フェラーリを譲り受ける時にイタリア人の家庭に伺うと、どの家にも数百年前に作られた木製のクラシックな家具がある。

14世紀の建てられた家にすみ、クラシックな家具を使い、生活する豊かさは古き良きものを大切に守り続けることの素晴らしさを教えてくれる。

ローマやフィレンツェを訪れると古き良き美しい建物や美術品のような噴水などが街のいたるところにある。


日本では新築のモダンなマンションが主流ですが、イタリアではむしろ中世に建てられたようなマンションに住むことがステータスにもなっています。ルネッサンスの時期の出来るだけ美しく、かつ機能的であらねばならないという考えが彼らには引き継がれているのでしょう。
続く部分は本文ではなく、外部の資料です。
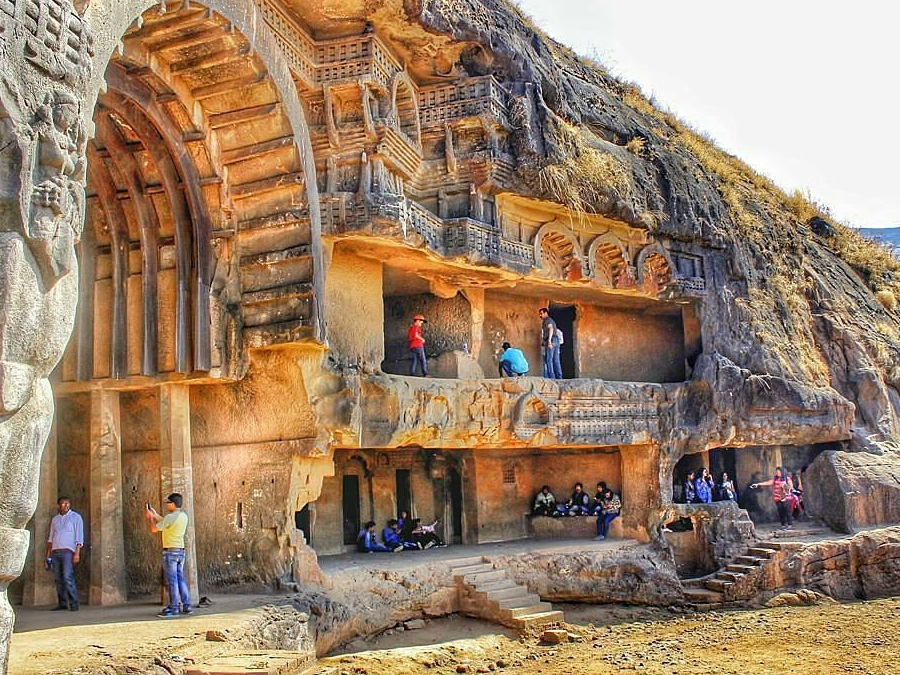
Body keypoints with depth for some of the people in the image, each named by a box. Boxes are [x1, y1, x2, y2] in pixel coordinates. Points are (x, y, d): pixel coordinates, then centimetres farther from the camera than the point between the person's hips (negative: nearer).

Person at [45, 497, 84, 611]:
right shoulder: (55, 519, 17)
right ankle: (62, 603, 7)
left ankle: (73, 603, -12)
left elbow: (79, 536, -4)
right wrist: (48, 553, 13)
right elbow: (51, 537, 21)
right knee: (58, 579, 2)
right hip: (55, 552, 5)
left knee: (68, 578, -15)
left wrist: (77, 553, -13)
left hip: (68, 551, -5)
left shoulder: (76, 517, 2)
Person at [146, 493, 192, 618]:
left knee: (172, 580, -4)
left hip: (170, 551, -8)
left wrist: (150, 517, 6)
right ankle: (186, 606, 13)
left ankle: (174, 609, -2)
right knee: (180, 579, 12)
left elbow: (154, 529, -10)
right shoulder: (183, 516, 9)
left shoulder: (170, 517, -17)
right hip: (181, 551, 8)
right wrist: (155, 514, 23)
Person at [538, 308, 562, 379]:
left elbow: (551, 328, -17)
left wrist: (549, 340, -28)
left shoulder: (547, 320, 0)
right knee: (556, 361, 6)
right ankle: (559, 377, 1)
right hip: (556, 340, 9)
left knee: (548, 360, -11)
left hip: (551, 341, -9)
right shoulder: (551, 320, 28)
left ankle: (551, 377, -18)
彼らの美しいものに対するこだわりは単にドンナ(女性)だけではないことがイタリアを訪れれば、訪れるほど理解できます。

古くとも美しいものを手をかけても守り続け、出来るだけともに暮らしていることのなんとエレガントなことか。
古くても良いものと暮らすと不思議と新しいものに目がいかなくなります。新しいもののチープなデザインが気になってくるのです。

車の進化は日進月歩で、安全性、スピード、すべての面で70年代の車を凌ぐものがでてきています。

しかし私の愛してやまない308には機能を追及しながら、デザインされた美しいフォルムがあります。今の機械によって作られたラインとは異なる熟練された職人にしかできない美しさです。

そんな美術品のような車がガレージにある生活は実にエレガントで、人生を豊かにしてくれます。

新しいフェラーリはそれはそれで魅力的ですが、5年もするとドアのインナーハンドルやスイッチ類がベタベタしてくるようなもの作りをしている今のフェラーリと70年代のものとは根本的にその姿勢が異なるような気がしてなりません。

すでに308はデビューから40年以上が経過しています。アンティーク家具のように100年先でもこの車の美しさは変わらないでしょう。なぜなら70年代のフェラーリにはエンツオのそしてイタリア人のフェラーリは美しく、速くならなければならないというスピリットが溢れているからにちがいありません。
私が308にひかれる理由はそんなところにもあるのです。